Apple’s New Management Features Help Locked-Down iPads Stay Locked Down
iPhones and iPads have muscled their way into locked-down, Windows-centric schools and businesses thanks to the “bring your own device” phenomenon, and Apple has been adding more features to help IT shops lock iOS down and make it easier to manage. Yesterday, the company introduced a handful of changes that will make it simpler for schools and businesses to mandate settings on their iOS devices and to make sure that those settings stay applied to their iOS devices at all times.
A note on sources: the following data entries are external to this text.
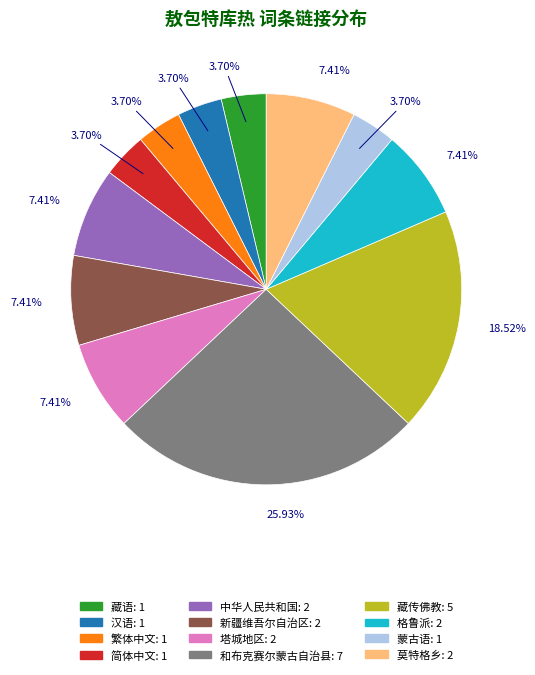

Is there any slice that represents more than half of the pie?

No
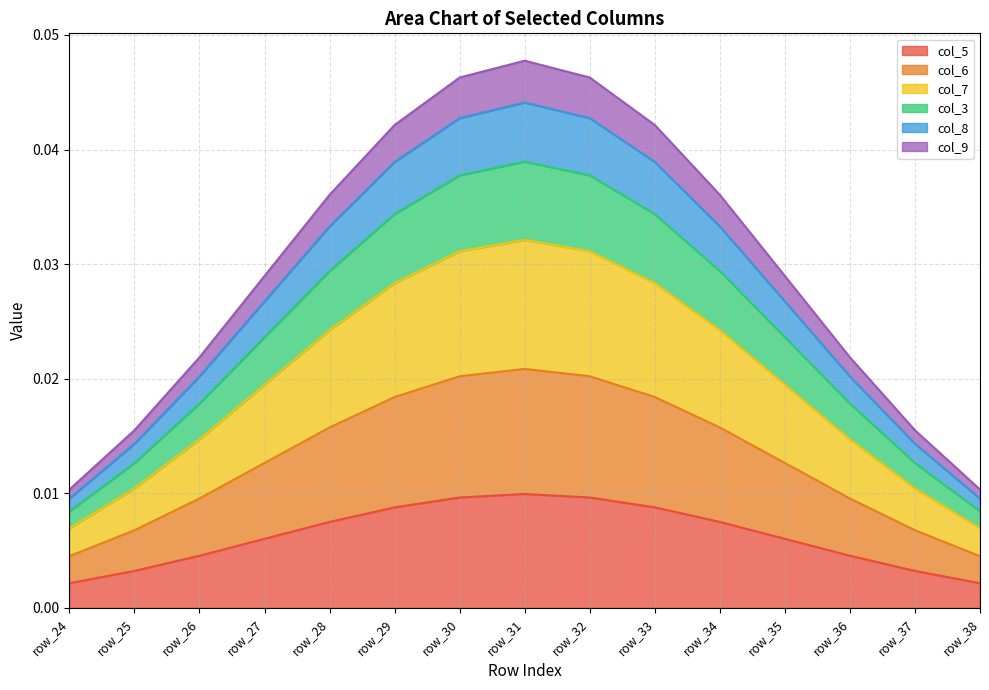

At which label does col_5 reach its peak?

row_31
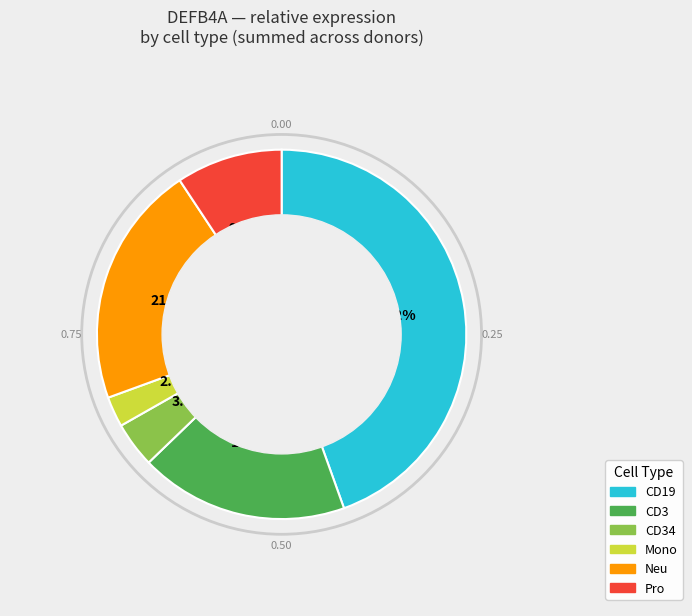

Is there a majority slice in this chart?

No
With these changes, the company is introducing “zero-touch” configuration for new iOS devices via the Device Enrollment Program if you’re running your own mobile device management (MDM) server. Customers who go to deploy.apple.com and sign up can enroll new devices by serial number or order number, allowing admins to apply their settings to devices bought from Apple without even removing them from their boxes. This is a significant improvement over the previous system, where each device needed to be connected to a computer running the Apple Configurator utility to get things set up.
Most crucially, these management profiles can be made mandatory, preventing users from uninstalling the profiles themselves. This feature in particular seems intended to prevent the kind of thing that happened in the Los Angeles Unified School District late last year, where students “hacked” iPads given to them by the school (read: deleted the management profiles) to get around the district’s settings and limitations.